P8624 [蓝桥杯 2015 省 AB] 垒骰子

这道题的数据范围比较突出：

1<=N<=1e9

先写一个O(N)算法：

#include <iostream>
#include <stdio.h>
#include <algorithm>
#include <cstring>
#define int long long
using namespace std;

const int mod = 1e9 + 7;

int n, m, g[8][8], f[8], op[8], bf[8];



signed main()
{
    op[1] = 4;
    op[4] = 1;
    op[2] = 5;
    op[5] = 2;
    op[3] = 6;
    op[6] = 3;
    cin >> n >> m;
    for (int i = 1; i <= m; i++)
    {
        int x, y;
        cin >> x >> y;
        g[x][y] = g[y][x] = 1;
    }
    for(int i = 1; i <= 6; i++)
        f[i] = 4;
    for (int i = 2; i <= n; i++)
    {
        memcpy(bf, f, sizeof(f));
        for (int j = 1; j <= 6; j++)
        {
            int op_j = op[j], tmp = 0;
            for(int k = 1; k <= 6; k++)
            {
                int p = (1 - g[op_j][k]) * 4;
                tmp = (tmp + p * bf[k]) % mod;
                f[j] = tmp;
            }
        }
    }
    int ans = 0;
    for(int i = 1; i <= 6; i++)
        ans = (ans + f[i]) % mod;
    cout << ans << endl;
    system("pause");
    return 0;
}

f[i][j]表示：高度为i层，且最顶上的骰子数字j朝上的方案数。

一开始受到ACwing中用spfa算法求右边数限制的最短路那道题的影响，陷入了定势思维，

把dp的转移方程写成了

for (int i = 2; i <= n; i++)
    {
        memcpy(bf, f, sizeof(f));
        for (int j = 1; j <= 6; j++)
        {
            int op_j = op[j];
            int &tmp = f[j];
            for(int k = 1; k <= 6; k++)
            {
                int p = (1 - g[op_j][k]) * 4;
                tmp = (tmp + p * bf[k]) % mod;
            }
        }
    }

仔细观察就能发现，这样子会导致f[j]被多次累加更新，导致计算值远大于实际值。

（如果用的是二维数组这么写没有问题，但这道题因为省掉了一维数组，所以必须要借助一个临时变量）

正解：

注意正解和上面O(N)做法在思维方式上的不同：

O(N)做法考虑的是：我当前在第i层，我要怎么从第i-1层转移过来

正解矩阵乘法考虑的是：我当前在第i-1层，我要怎么转移到第i层

如果套用前一种思维模式的话，就会导致在给矩阵填系数的时候出错。

tip:线性代数都忘光啦！
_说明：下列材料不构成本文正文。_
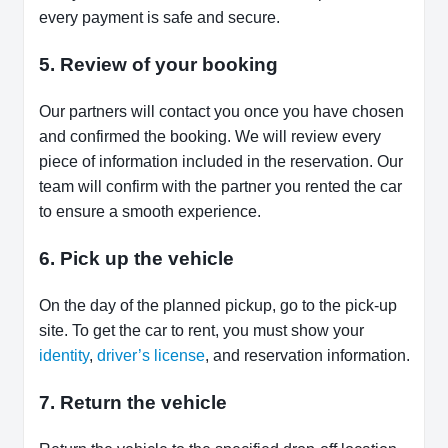
every payment is safe and secure.
5. Review of your booking
Our partners will contact you once you have chosen
and confirmed the booking. We will review every
piece of information included in the reservation. Our
team will confirm with the partner you rented the car
to ensure a smooth experience.
6. Pick up the vehicle
On the day of the planned pickup, go to the pick-up
site. To get the car to rent, you must show your
identity
,
driver’s license
, and reservation information.
7. Return the vehicle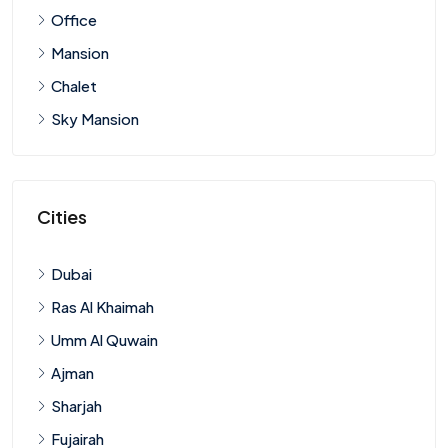
Office
Mansion
Chalet
Sky Mansion
Cities
Dubai
Ras Al Khaimah
Umm Al Quwain
Ajman
Sharjah
Fujairah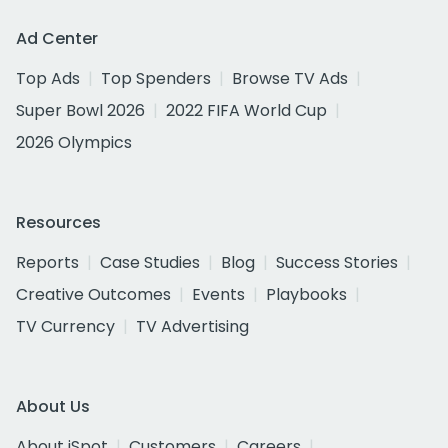
Ad Center
Top Ads
Top Spenders
Browse TV Ads
Super Bowl 2026
2022 FIFA World Cup
2026 Olympics
Resources
Reports
Case Studies
Blog
Success Stories
Creative Outcomes
Events
Playbooks
TV Currency
TV Advertising
About Us
About iSpot
Customers
Careers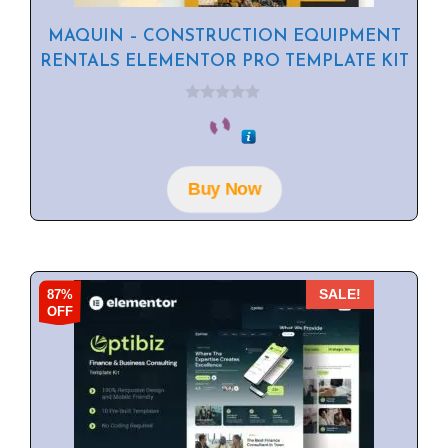
MAQUIN – CONSTRUCTION EQUIPMENT
RENTALS ELEMENTOR PRO TEMPLATE KIT
0
o
u
t
o
f
Buy Now
5
87%
SALE!
OFF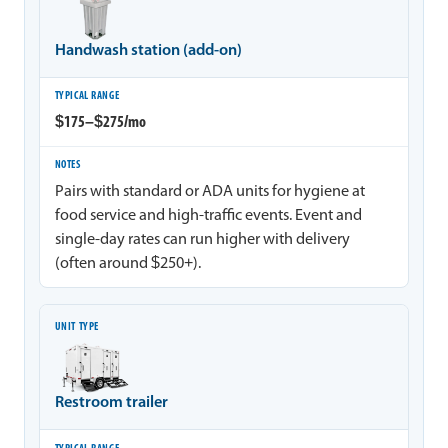
Handwash station (add-on)
$175–$275/mo
Pairs with standard or ADA units for hygiene at
food service and high-traffic events. Event and
single-day rates can run higher with delivery
(often around $250+).
Restroom trailer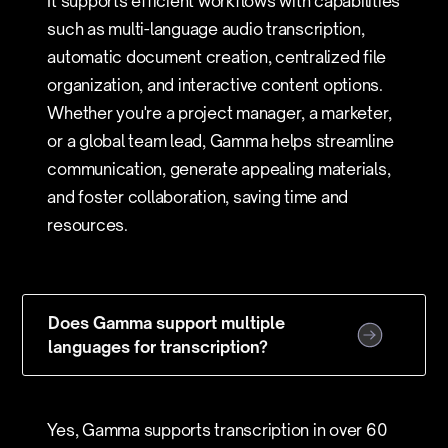
It supports efficient workflows with capabilities
such as multi-language audio transcription,
automatic document creation, centralized file
organization, and interactive content options.
Whether you're a project manager, a marketer,
or a global team lead, Gamma helps streamline
communication, generate appealing materials,
and foster collaboration, saving time and
resources.
Does Gamma support multiple
languages for transcription?
Yes, Gamma supports transcription in over 60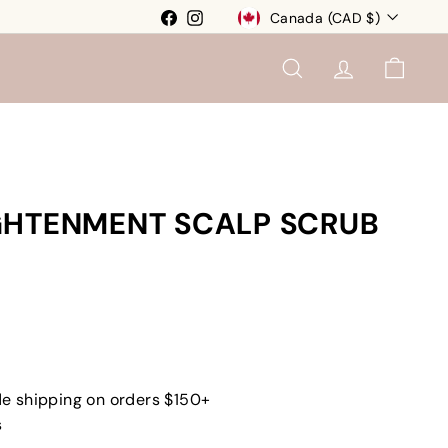
Currency
Facebook
Instagram
Canada (CAD $)
SEARCH
ACCOUNT
CART
GHTENMENT SCALP SCRUB
e shipping on orders $150+
s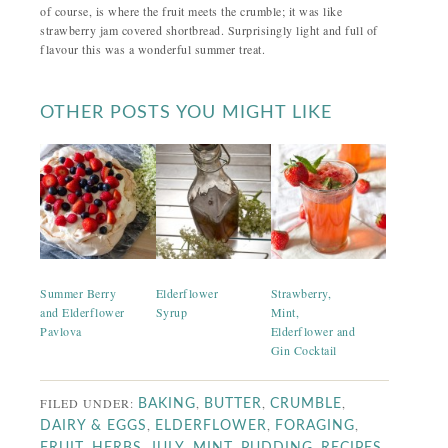
of course, is where the fruit meets the crumble; it was like
strawberry jam covered shortbread. Surprisingly light and full of
flavour this was a wonderful summer treat.
OTHER POSTS YOU MIGHT LIKE
Summer Berry
Elderflower
Strawberry,
and Elderflower
Syrup
Mint,
Pavlova
Elderflower and
Gin Cocktail
FILED UNDER:
,
,
,
BAKING
BUTTER
CRUMBLE
,
,
,
DAIRY & EGGS
ELDERFLOWER
FORAGING
,
,
,
,
,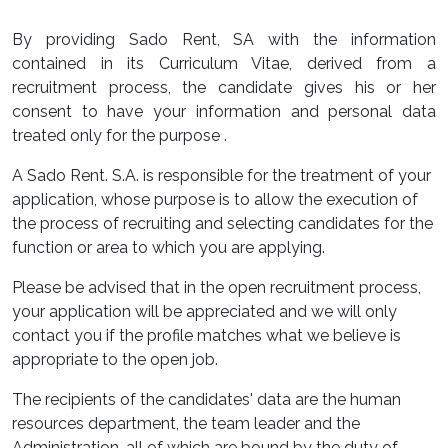
By providing Sado Rent, SA with the information
contained in its Curriculum Vitae, derived from a
recruitment process, the candidate gives his or her
consent to have your information and personal data
treated only for the purpose .
A Sado Rent. S.A. is responsible for the treatment of your
application, whose purpose is to allow the execution of
the process of recruiting and selecting candidates for the
function or area to which you are applying.
Please be advised that in the open recruitment process,
your application will be appreciated and we will only
contact you if the profile matches what we believe is
appropriate to the open job.
The recipients of the candidates' data are the human
resources department, the team leader and the
Administration, all of which are bound by the duty of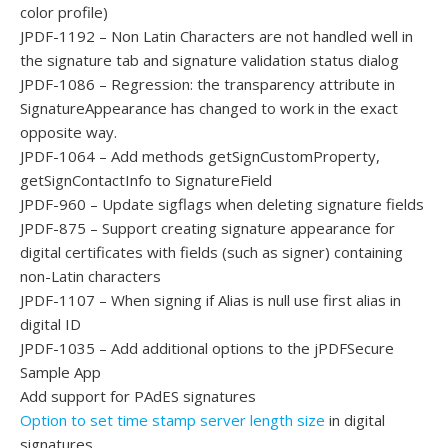
color profile)
JPDF-1192 – Non Latin Characters are not handled well in
the signature tab and signature validation status dialog
JPDF-1086 – Regression: the transparency attribute in
SignatureAppearance has changed to work in the exact
opposite way.
JPDF-1064 – Add methods getSignCustomProperty,
getSignContactInfo to SignatureField
JPDF-960 – Update sigflags when deleting signature fields
JPDF-875 – Support creating signature appearance for
digital certificates with fields (such as signer) containing
non-Latin characters
JPDF-1107 – When signing if Alias is null use first alias in
digital ID
JPDF-1035 – Add additional options to the jPDFSecure
Sample App
Add support for PAdES signatures
Option to set time stamp server length size
in digital
signatures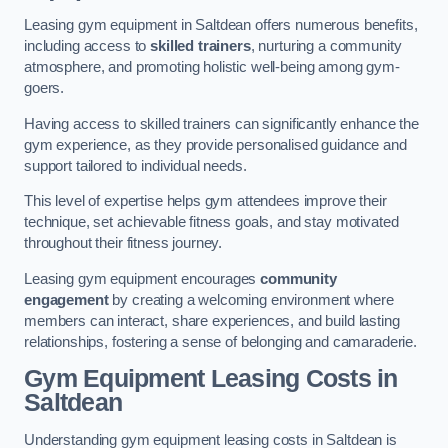
Leasing gym equipment in Saltdean offers numerous benefits,
including access to
skilled trainers
, nurturing a community
atmosphere, and promoting holistic well-being among gym-
goers.
Having access to skilled trainers can significantly enhance the
gym experience, as they provide personalised guidance and
support tailored to individual needs.
This level of expertise helps gym attendees improve their
technique, set achievable fitness goals, and stay motivated
throughout their fitness journey.
Leasing gym equipment encourages
community
engagement
by creating a welcoming environment where
members can interact, share experiences, and build lasting
relationships, fostering a sense of belonging and camaraderie.
Gym Equipment Leasing Costs in
Saltdean
Understanding gym equipment leasing costs in Saltdean is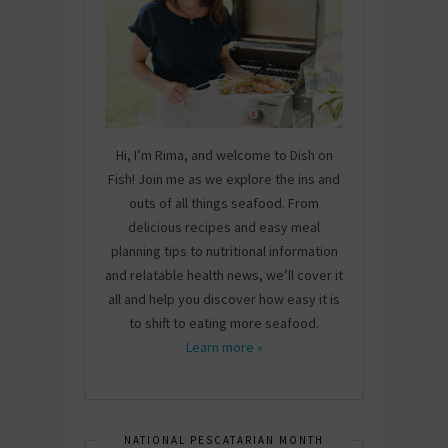
Hi, I’m Rima, and welcome to Dish on
Fish! Join me as we explore the ins and
outs of all things seafood. From
delicious recipes and easy meal
planning tips to nutritional information
and relatable health news, we’ll cover it
all and help you discover how easy it is
to shift to eating more seafood.
Learn more »
NATIONAL PESCATARIAN MONTH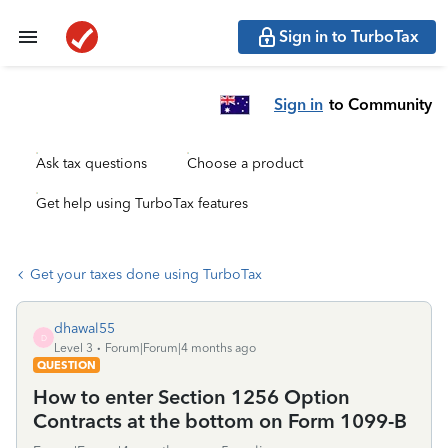
Sign in to TurboTax
Sign in
to Community
Ask tax questions
Choose a product
Get help using TurboTax features
Get your taxes done using TurboTax
dhawal55
D
Level 3
Forum|Forum|4 months ago
QUESTION
How to enter Section 1256 Option
Contracts at the bottom on Form 1099-B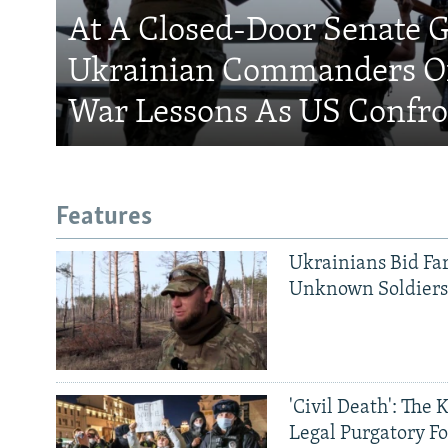
At A Closed-Door Senate G
Ukrainian Commanders Of
War Lessons As US Confro
Features
Ukrainians Bid Fa
Unknown Soldier
'Civil Death': The 
Legal Purgatory Fo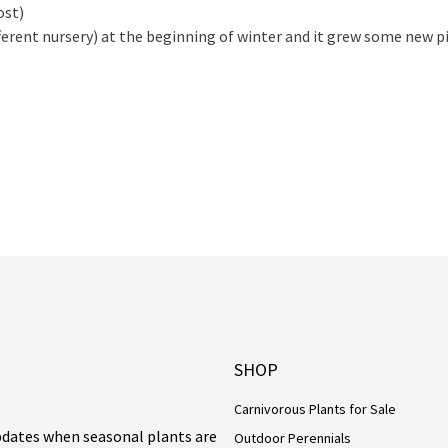
ost)
erent nursery) at the beginning of winter and it grew some new pi
SHOP
Carnivorous Plants for Sale
updates when seasonal plants are
Outdoor Perennials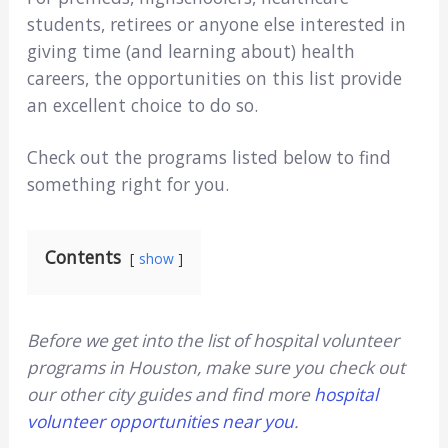
students, retirees or anyone else interested in
giving time (and learning about) health
careers, the opportunities on this list provide
an excellent choice to do so.
Check out the programs listed below to find
something right for you.
Contents
show
Before we get into the list of hospital volunteer
programs in Houston, make sure you check out
our other city guides and find more
hospital
volunteer opportunities near you
.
单位矩阵的形式：对角线全1，其他全0

正解代码：

#include <iostream>
#include <stdio.h>
#include <algorithm>
#include <cstring>
#define For(i, j, n) for (int i = j; i <= n; ++i)
using namespace std;
typedef long long ll;

const int mod = 1e9 + 7;

int n, m, op[7];

struct Matrix
{
    int x, y;
    int **M;
    Matrix(int i, int j)
    {
        x = i;
        y = j;
        M = new int *[x + 1];
        for (int i = 1; i <= x; i++)
            M[i] = new int[y + 1];
    }
    Matrix *operator*(Matrix &t)
    {
        Matrix *tmp = new Matrix(6, 6);
        for (int i = 1; i <= x; i++)
            for (int j = 1; j <= t.y; j++)
            {
                int int_tmp = 0;
                for (int k = 1; k <= y; k++)
                    int_tmp = ((ll)int_tmp + (ll)M[i][k] * (ll)t.M[k][j]) % mod;
                tmp->M[i][j] = int_tmp;
            }
        return tmp;
    }
};

Matrix *quick_power(Matrix *a, int x)
{
    Matrix *tmp = new Matrix(6, 6);
    for(int i = 1; i <= 6; i++)
        for(int j = 1; j <= 6; j++)
            if(i == j)tmp->M[i][j] = 1;
            else tmp->M[i][j] = 0;
    while (x)
    {
        if (x & 1)
            tmp = (*tmp) * (*a);
        a = (*a) * (*a);
        x >>= 1;
    }
    return tmp;
}

signed main()
{
    op[1] = 4;
    op[4] = 1;
    op[2] = 5;
    op[5] = 2;
    op[3] = 6;
    op[6] = 3;
    cin >> n >> m;
    Matrix *st = new Matrix(1, 6), *mult = new Matrix(6, 6);
    For(i, 1, 6)
        For(j, 1, 6)
            mult->M[i][j] = 4;
    For(i, 1, 6) st->M[1][i] = 4;
    For(i, 1, m)
    {
        int a, b;
        cin >> a >> b;
        mult->M[a][op[b]] = 0;
        mult->M[b][op[a]] = 0;
    }
    st = (*st) * (*quick_power(mult, n - 1));
    int ans = 0;
    for(int i = 1; i <= 6; i++)
        ans = (ans + st->M[1][i]) % mod;
    cout << ans << endl;
    return 0;
}